Strangely the whales didn’t take him, and the seal turned and managed to climb up the rocks just past the tide line and collapsed in a heap. It looked like his flippers were broken and the poor little bugger was completely spent. It was if the whales had brought the seal to me as a gift like a cat does with a mouse. It was amazing and all the whales just stayed there lifting their heads out to look at us. They kept doing this for at least another thirty minutes till they started losing interest and started swimming back and forth past the seal and eventually they swam off. It was the most amazing and intense two hours of my life and only the four of us there can understand what just happened.
On the way back to the station I sighted a huge jelly fish in the water and took a few photos of it. Back at the red shed I up loaded all my orca photos onto the server so everybody could see them and when I came out of my room I ran into Geoff and he said he went to down load his orca photos and he discovered he didn’t have a memory card in his camera !!
Later I celebrated with a few relaxing beers in the spa.

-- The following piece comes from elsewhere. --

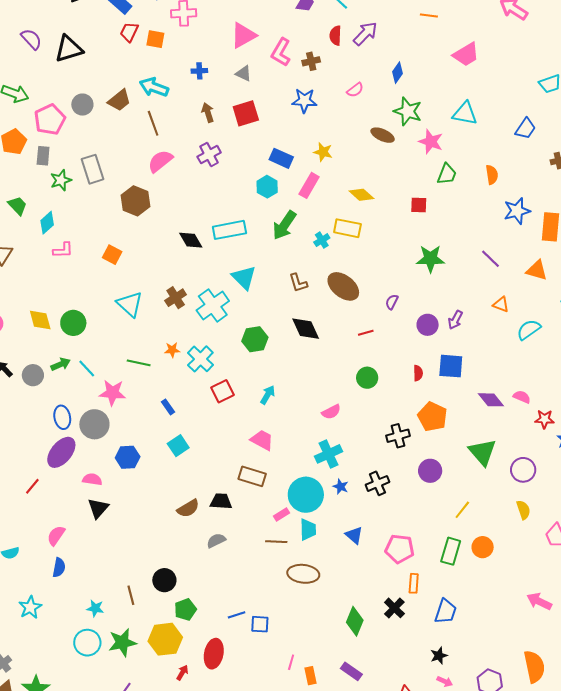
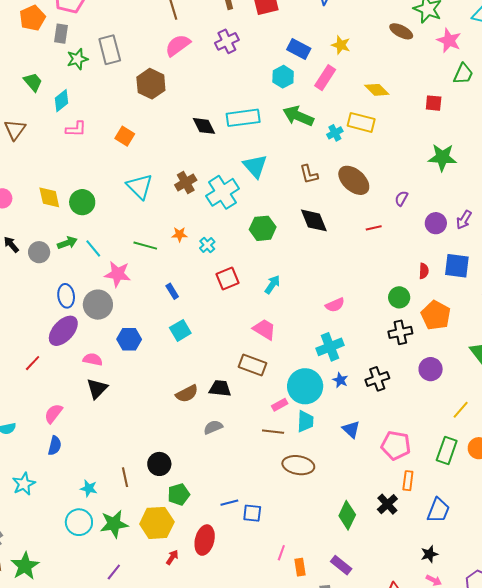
green arrow: (284, 225) -> (298, 116), turned 76
cyan cross: (200, 359) -> (207, 245), size x0.6
green circle: (367, 378) -> (399, 297), moved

The guys thought it was hilarious watching me walk back through the snow in minus two in a white resort dressing gown and a pair of thongs. Cookie whipped up a real nice seafood curry which we all enjoyed with a glass of wine with the best view on Earth. After dinner Cookie & I went for a walk out on West arm to see if the little seal was OK, but he was gone. My guess is he went to sleep and never woke up and the high tide washed him away. (Or maybe the orcas came back and took him?) Life can be so cruel but it was such an honour to witness such an amazing event as a spectator and not to intervene even though we wanted to help that poor little bugger. Later in the Catabatic Bar we toasted to his short life and his will to survive under the overwhelming odds. Orcas are the biggest dolphins and the most intelligent animal in the ocean. I think they were all young female orcas we saw and this display was probably a feeding lesson and also a game to keep the cohesion of the pod.
A PICTURE TELLS A THOUSAND WORDS !!
 

  







Can you see the seal ?


 









 























These are Type B killer whales – the easiest diagnostic thing is that very large ‘eye patch’ they have compared to the other types. As the photos confirm, Type Bs are seal specialists – so the poor (or lucky) Weddell seal would not have been that surprised!
Type A killer whales have a smaller eye patch and specialise on minke whales. Type Cs have a funny shaped small eye patch and enjoy a nice meal of fish (and some penguins).
The Prey type is not exclusive, but they are each specialists. Type Bs are among the largest. The photos are of females.